◆ WHAT TO PRODUCE
Give back exactly the lines from the one that includes "right shoulder: (231, 264, -16)" to the last line below, both included, and no further lines.

Landmark coordinate records
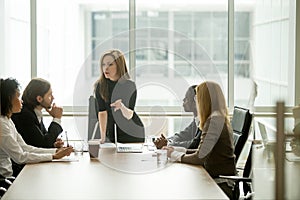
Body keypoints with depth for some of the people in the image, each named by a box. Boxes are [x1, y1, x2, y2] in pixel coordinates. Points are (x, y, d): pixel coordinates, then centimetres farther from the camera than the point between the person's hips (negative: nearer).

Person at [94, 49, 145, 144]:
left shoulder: (129, 85, -16)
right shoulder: (100, 85, -8)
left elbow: (129, 115, -21)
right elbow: (102, 112, -8)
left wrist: (122, 107, -42)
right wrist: (103, 137, -14)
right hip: (112, 134, 2)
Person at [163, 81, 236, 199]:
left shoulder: (215, 120, -17)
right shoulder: (219, 118, 14)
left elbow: (199, 157, -19)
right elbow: (204, 151, 16)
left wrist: (175, 155, -3)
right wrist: (176, 150, 12)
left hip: (222, 185, -8)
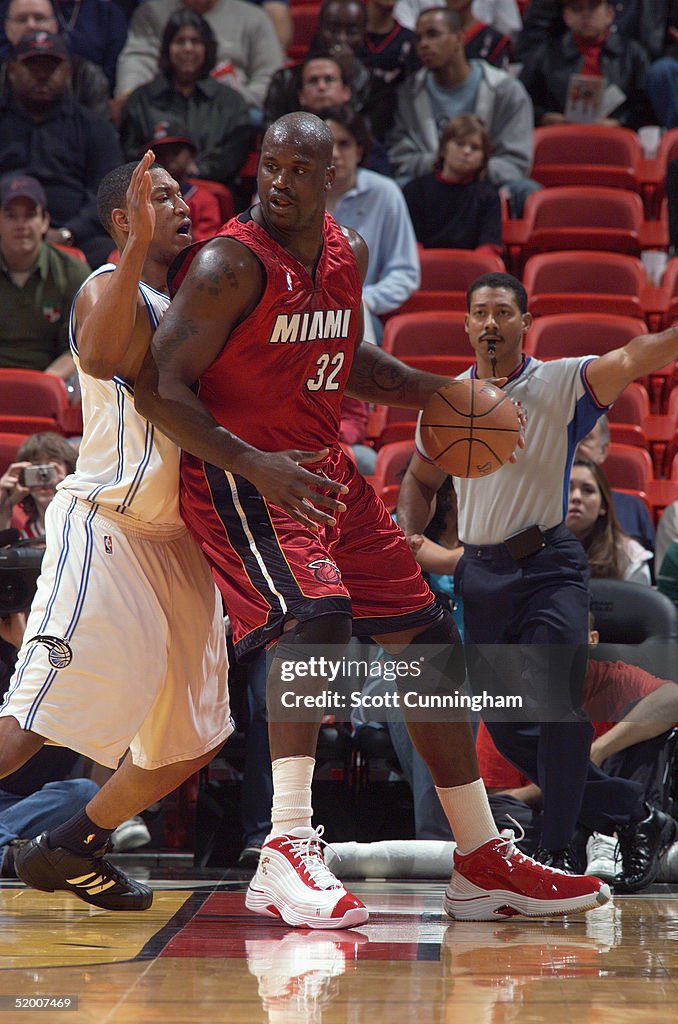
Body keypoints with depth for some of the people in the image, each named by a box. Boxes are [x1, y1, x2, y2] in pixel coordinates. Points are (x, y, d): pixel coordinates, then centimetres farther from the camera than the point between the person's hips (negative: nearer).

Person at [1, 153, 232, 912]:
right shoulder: (109, 288, -9)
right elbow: (100, 356, -33)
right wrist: (140, 244, -36)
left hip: (174, 539, 9)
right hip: (103, 526, -9)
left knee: (193, 737, 12)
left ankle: (70, 851, 24)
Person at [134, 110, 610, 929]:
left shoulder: (347, 254, 8)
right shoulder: (231, 264, -16)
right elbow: (159, 389, -19)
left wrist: (438, 395, 14)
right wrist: (257, 467, -29)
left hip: (325, 470, 8)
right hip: (241, 474, -8)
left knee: (427, 638, 8)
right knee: (315, 615, -32)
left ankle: (483, 864, 17)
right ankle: (286, 854, -33)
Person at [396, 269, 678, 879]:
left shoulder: (563, 385, -6)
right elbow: (421, 480, 23)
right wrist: (408, 538, 5)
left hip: (549, 566, -5)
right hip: (479, 574, 5)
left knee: (557, 707, -19)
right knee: (505, 725, 6)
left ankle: (558, 852, -10)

◆ EXERCISE SOLUTION
right shoulder: (231, 264, -16)
right elbow: (159, 389, -19)
left wrist: (438, 395, 14)
right wrist: (257, 467, -29)
left hip: (325, 470, 8)
right hip: (241, 474, -8)
left knee: (427, 638, 8)
right knee: (315, 615, -32)
left ankle: (483, 864, 17)
right ankle: (286, 854, -33)
Person at [396, 269, 678, 879]:
left shoulder: (563, 385, -6)
right elbow: (421, 480, 23)
right wrist: (408, 538, 5)
left hip: (549, 566, -5)
right hip: (479, 574, 5)
left knee: (557, 707, -19)
right knee: (505, 725, 6)
left ankle: (558, 852, -10)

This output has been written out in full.